Expanding the level of patient care in his pharmacy is crucial to financial success, McDonough said. “You become an effective manager of your resources to where now, the whole financial metrics have to change, too,” McDonough said. “Compared to another pharmacy that may have the same volume of prescriptions that I do, my percent payroll to total sales is totally [askew]. It’s because we’ve now invested in our practice providing services,” he explained.
Software integration, using CPS, also helped the pharmacies expand their medication therapy management (MTM) services beyond third parties routinely used in many community pharmacies: They serve group homes and patients with traumatic brain injuries and intellectual disabilities. McDonough and his colleagues also provide many other services, including: drug information, nursing home consultations, and medication synchronization.
McDonough believes diversifying payers generates additional revenue, as well.
For example, he and his team forged relationships with numerous group homes to provide medication reviews. They also manage 600 to 700 beneficiaries for a payer. Each relationship carries a different payment structure.
Towncrest and Solon Towncrest have also formed other community-based partnerships. They offer compliance packaging assistance for a community mental health clinic. Known as the “Medication Adherence Program” or “MAP”, McDonough and his team work with psychiatric patients to improve their adherence.
As a result, the clinic now has Towncrest manage its patients who are taking long-acting antipsychotics and refers additional patients to McDonough’s team.
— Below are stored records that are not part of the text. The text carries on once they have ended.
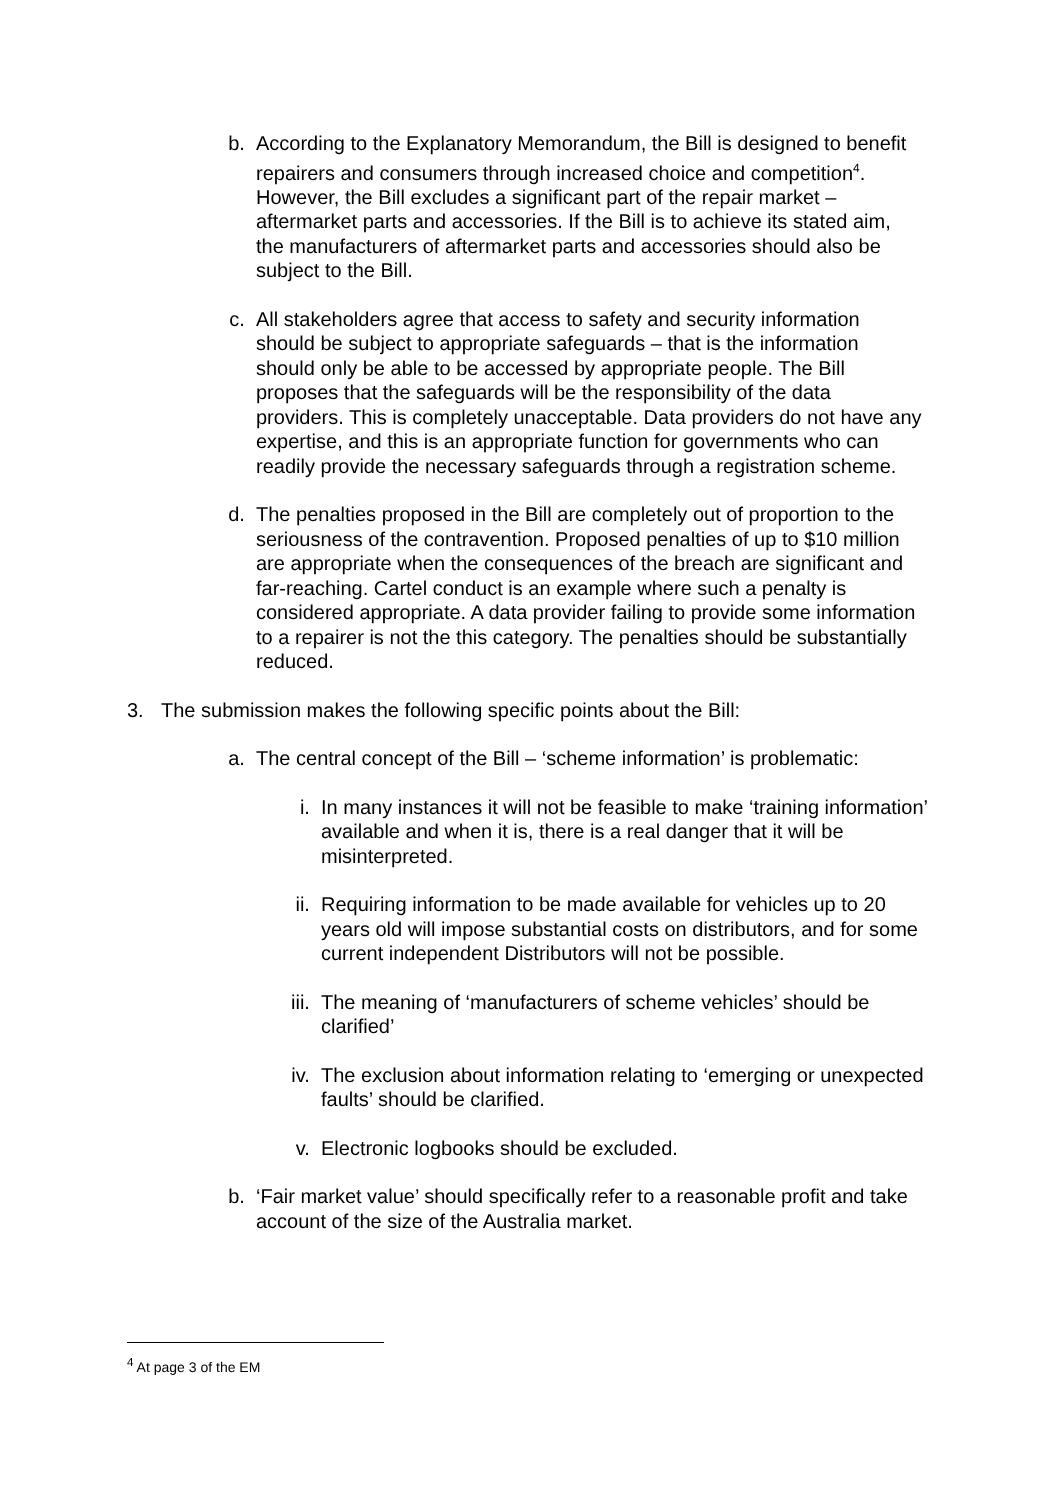b. According to the Explanatory Memorandum, the Bill is designed to benefit repairers and consumers through increased choice and competition<sup>4</sup>. However, the Bill excludes a significant part of the repair market – aftermarket parts and accessories. If the Bill is to achieve its stated aim, the manufacturers of aftermarket parts and accessories should also be subject to the Bill.
c. All stakeholders agree that access to safety and security information should be subject to appropriate safeguards – that is the information should only be able to be accessed by appropriate people. The Bill proposes that the safeguards will be the responsibility of the data providers. This is completely unacceptable. Data providers do not have any expertise, and this is an appropriate function for governments who can readily provide the necessary safeguards through a registration scheme.
d. The penalties proposed in the Bill are completely out of proportion to the seriousness of the contravention. Proposed penalties of up to $10 million are appropriate when the consequences of the breach are significant and far-reaching. Cartel conduct is an example where such a penalty is considered appropriate. A data provider failing to provide some information to a repairer is not the this category. The penalties should be substantially reduced.
3. The submission makes the following specific points about the Bill:
a. The central concept of the Bill – ‘scheme information’ is problematic:
i. In many instances it will not be feasible to make ‘training information’ available and when it is, there is a real danger that it will be misinterpreted.
ii. Requiring information to be made available for vehicles up to 20 years old will impose substantial costs on distributors, and for some current independent Distributors will not be possible.
iii.
The meaning of ‘manufacturers of scheme vehicles’ should be clarified’
iv. The exclusion about information relating to ‘emerging or unexpected faults’ should be clarified.
v. Electronic logbooks should be excluded.
b. ‘Fair market value’ should specifically refer to a reasonable profit and take account of the size of the Australia market.
<sup>4</sup> At page 3 of the EM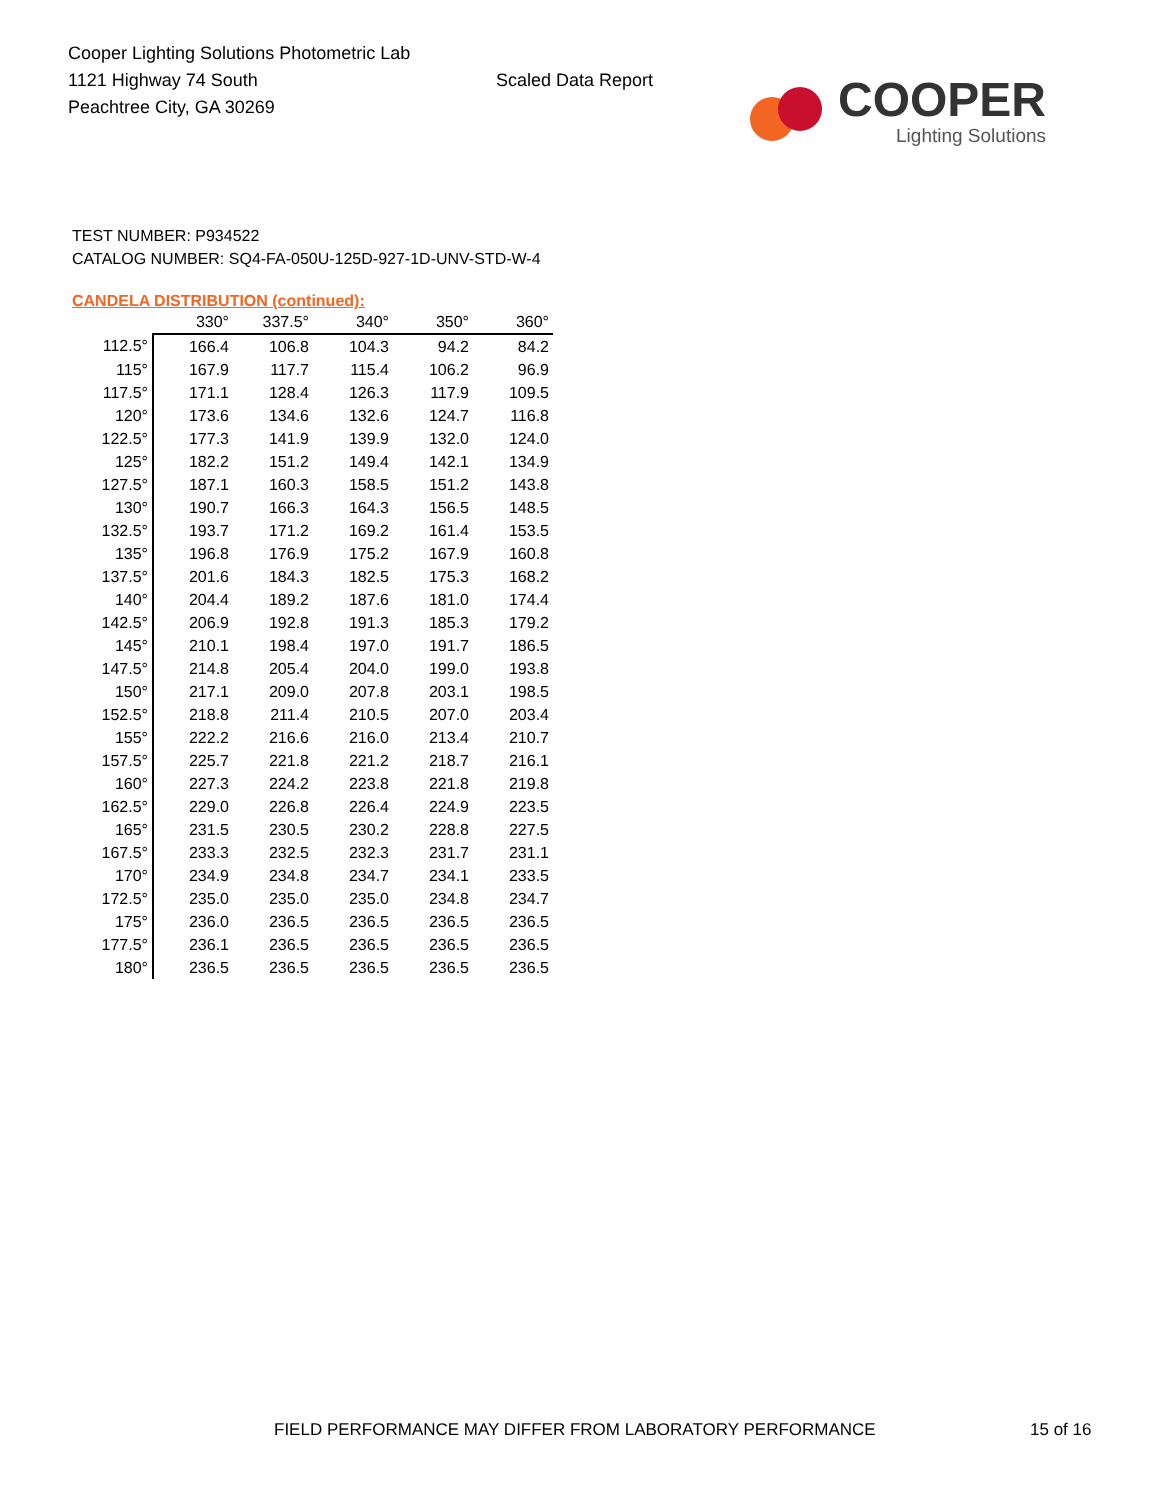Cooper Lighting Solutions Photometric Lab
1121 Highway 74 South
Peachtree City, GA 30269
Scaled Data Report
COOPER
Lighting Solutions
TEST NUMBER: P934522
CATALOG NUMBER: SQ4-FA-050U-125D-927-1D-UNV-STD-W-4
CANDELA DISTRIBUTION (continued):
| | 330° | 337.5° | 340° | 350° | 360° |
| --- | --- | --- | --- | --- | --- |
| 112.5° | 166.4 | 106.8 | 104.3 | 94.2 | 84.2 |
| 115° | 167.9 | 117.7 | 115.4 | 106.2 | 96.9 |
| 117.5° | 171.1 | 128.4 | 126.3 | 117.9 | 109.5 |
| 120° | 173.6 | 134.6 | 132.6 | 124.7 | 116.8 |
| 122.5° | 177.3 | 141.9 | 139.9 | 132.0 | 124.0 |
| 125° | 182.2 | 151.2 | 149.4 | 142.1 | 134.9 |
| 127.5° | 187.1 | 160.3 | 158.5 | 151.2 | 143.8 |
| 130° | 190.7 | 166.3 | 164.3 | 156.5 | 148.5 |
| 132.5° | 193.7 | 171.2 | 169.2 | 161.4 | 153.5 |
| 135° | 196.8 | 176.9 | 175.2 | 167.9 | 160.8 |
| 137.5° | 201.6 | 184.3 | 182.5 | 175.3 | 168.2 |
| 140° | 204.4 | 189.2 | 187.6 | 181.0 | 174.4 |
| 142.5° | 206.9 | 192.8 | 191.3 | 185.3 | 179.2 |
| 145° | 210.1 | 198.4 | 197.0 | 191.7 | 186.5 |
| 147.5° | 214.8 | 205.4 | 204.0 | 199.0 | 193.8 |
| 150° | 217.1 | 209.0 | 207.8 | 203.1 | 198.5 |
| 152.5° | 218.8 | 211.4 | 210.5 | 207.0 | 203.4 |
| 155° | 222.2 | 216.6 | 216.0 | 213.4 | 210.7 |
| 157.5° | 225.7 | 221.8 | 221.2 | 218.7 | 216.1 |
| 160° | 227.3 | 224.2 | 223.8 | 221.8 | 219.8 |
| 162.5° | 229.0 | 226.8 | 226.4 | 224.9 | 223.5 |
| 165° | 231.5 | 230.5 | 230.2 | 228.8 | 227.5 |
| 167.5° | 233.3 | 232.5 | 232.3 | 231.7 | 231.1 |
| 170° | 234.9 | 234.8 | 234.7 | 234.1 | 233.5 |
| 172.5° | 235.0 | 235.0 | 235.0 | 234.8 | 234.7 |
| 175° | 236.0 | 236.5 | 236.5 | 236.5 | 236.5 |
| 177.5° | 236.1 | 236.5 | 236.5 | 236.5 | 236.5 |
| 180° | 236.5 | 236.5 | 236.5 | 236.5 | 236.5 |
FIELD PERFORMANCE MAY DIFFER FROM LABORATORY PERFORMANCE
15 of 16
Looking forward, McDonough sees tremendous opportunity for McKesson’s CPS platform to increase external vendor synchronization.
Recognizing the challenge of rising costs for software and other tools to continue revolutionizing community practice, McDonough offers these words of advice to fellow colleagues seeking to expand their practice by recruiting technology and value added services:
“It’s not like we created these services overnight,” he revealed. “These are things that have evolved in the past decade, but all these services are functioning on their own and providing new income and new revenue for us.”
McDonough feels McKesson’s Clinical Programs Solution and Pharmaserv will enhance the clinical services that Towncrest has put in place, helping to more efficiently identify new patient intervention opportunities. Taking advantage of the crosstalk now available between the three systems, Towncrest can continue to improve patient care and grow the business through the delivery of even more clinical services.